It’s time to change nation’s fiscal course

Marketplace Staff Jul 10, 2006

KAI RYSSDAL: The Secretary of the Treasury’s the guy who has to count all the money the government’s bringing in. And we’ve officially got a new one today. Henry Paulson raised his right hand and made a few remarks.

HENRY PAULSON: If we retreat from the global stage, the void is likely to be filled by those who do not share our commitment to economic reform. Instead, we must work to expand trade and investment, work to reform and modernize international financial markets, and be vigilant in identifying and managing potential financial vulnerability.

The words of Henry Paulson this morning, right after the former chief of Goldman Sachs was sworn in as the 74th secretary of the Treasury. Paulson will have a lot to take care of in his new job. Commentator and Comptroller General of the United States David Walker has some advice for him. And for his boss.


DAVID WALKER: People have widely varying views of the Bush Administration’s economic record.

And that’s because it’s very easy to pick facts to support the polar opposite opinions that you often hear.

For example, if you’re “near-sighted,” the Bush Administration’s record looks good. After all, the economy is growing at a healthy pace, the core inflation rate is moderate, and overall interest rates are reasonable in historical terms.

But, if you’re “far-sighted” and concerned about our fiscal stewardship, it looks terrible.

The nation has gone from significant surpluses to huge deficits.
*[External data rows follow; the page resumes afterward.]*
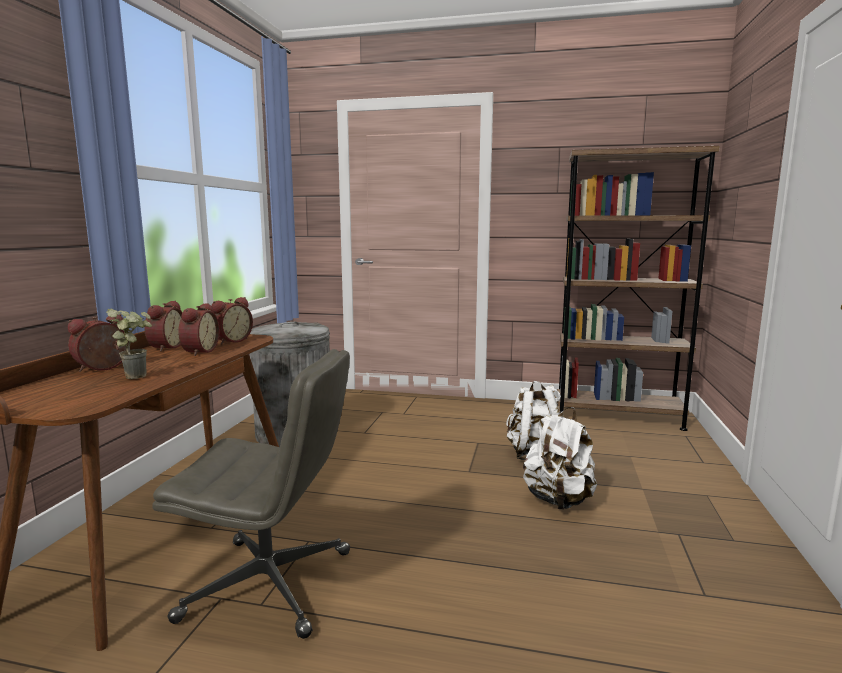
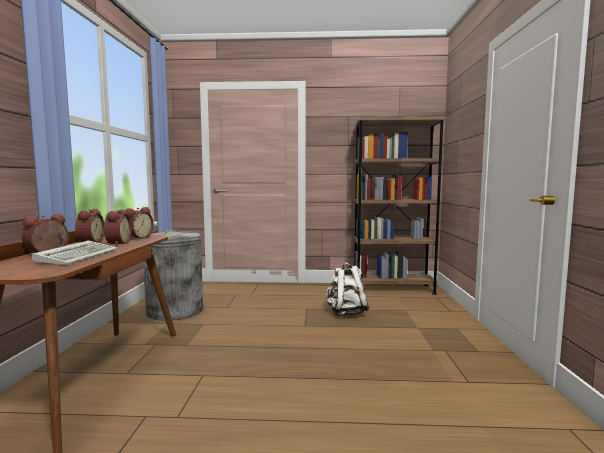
camera: 10 degrees left, 5 degrees down
potted plant [106,309,152,379] -> keyboard [32,241,118,265]
grey office chair [153,349,350,639] -> none
white backpack [523,407,597,510] -> none

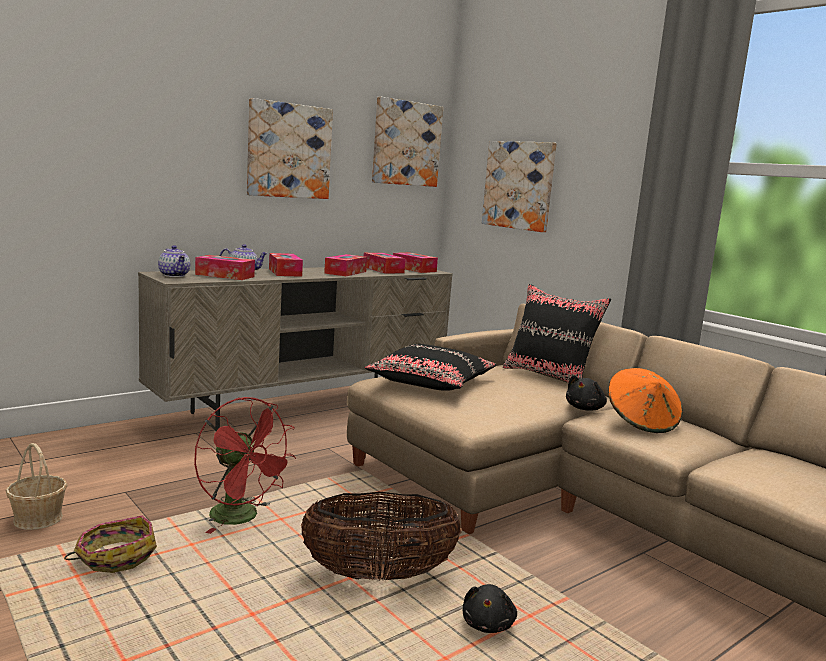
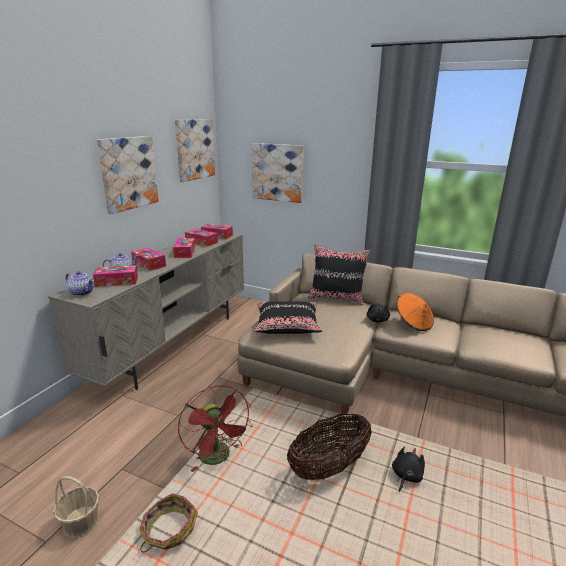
camera: 25 degrees left, 10 degrees up
red fan [194,397,296,534] -> red fan turned 45 degrees clockwise [178,385,252,472]
black plush toy [463,584,517,633] -> black plush toy turned 135 degrees counterclockwise [392,447,425,492]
Our nation’s “bottom line” has turned bright red due to the “double whammy” of rapid spending increases and significant tax cuts.

Worse yet, over the past several years the nation’s tab has more than doubled to over $400,000 per household.
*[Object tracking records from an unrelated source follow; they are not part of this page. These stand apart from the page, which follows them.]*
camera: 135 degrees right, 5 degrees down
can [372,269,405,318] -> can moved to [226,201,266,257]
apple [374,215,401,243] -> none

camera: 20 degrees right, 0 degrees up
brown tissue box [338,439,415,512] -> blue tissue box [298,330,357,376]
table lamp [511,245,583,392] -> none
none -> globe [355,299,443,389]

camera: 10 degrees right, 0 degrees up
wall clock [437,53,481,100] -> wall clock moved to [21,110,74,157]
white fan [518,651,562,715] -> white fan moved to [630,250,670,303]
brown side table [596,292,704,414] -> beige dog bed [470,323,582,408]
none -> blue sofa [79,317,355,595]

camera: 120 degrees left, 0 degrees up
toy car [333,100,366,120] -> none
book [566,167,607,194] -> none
That tab is for our nation’s debt and unfunded promises for things like Social Security and Medicare, including the new prescription drug bill.
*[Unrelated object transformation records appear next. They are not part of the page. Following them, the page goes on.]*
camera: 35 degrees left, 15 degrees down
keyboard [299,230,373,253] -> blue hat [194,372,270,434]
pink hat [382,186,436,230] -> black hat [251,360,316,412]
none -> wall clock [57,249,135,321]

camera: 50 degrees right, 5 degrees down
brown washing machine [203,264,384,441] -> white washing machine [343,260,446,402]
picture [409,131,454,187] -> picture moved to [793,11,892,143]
So far, the Administration has been saying, “Stay the course.” If we do, it’s only a matter of time before our ship of state hits the rocks.

No one really knows how much longer foreign central banks and other investors will be willing to finance our excess consumption.

If they cut back on investment in our debt, interest rates are likely to head up, and that’s bad news for all of us.

To avoid this, we need meaningful budget controls on both the spending and tax sides of the ledger.

We need a capable, credible and truly bipartisan entitlement and tax reform commission.

And we need to increase transparency in our federal government’s financial reporting, budgeting and legislative processes.

The poster child that makes the case for this is the Medicare prescription drug bill. Its $8 trillion price tag was never disclosed or debated before the bill became law.

For the sake of our country, our children and our grandchildren, the President’s new economic team needs to change past policies and approaches. And the Congress needs to get more serious about our fiscal situation, too.

Otherwise, our short-term economic gain will likely be followed by significant long-term economic pain.

RYSSDAL: David Walker is the comptroller general of the United States. That makes him the head of the Government Accountability Office.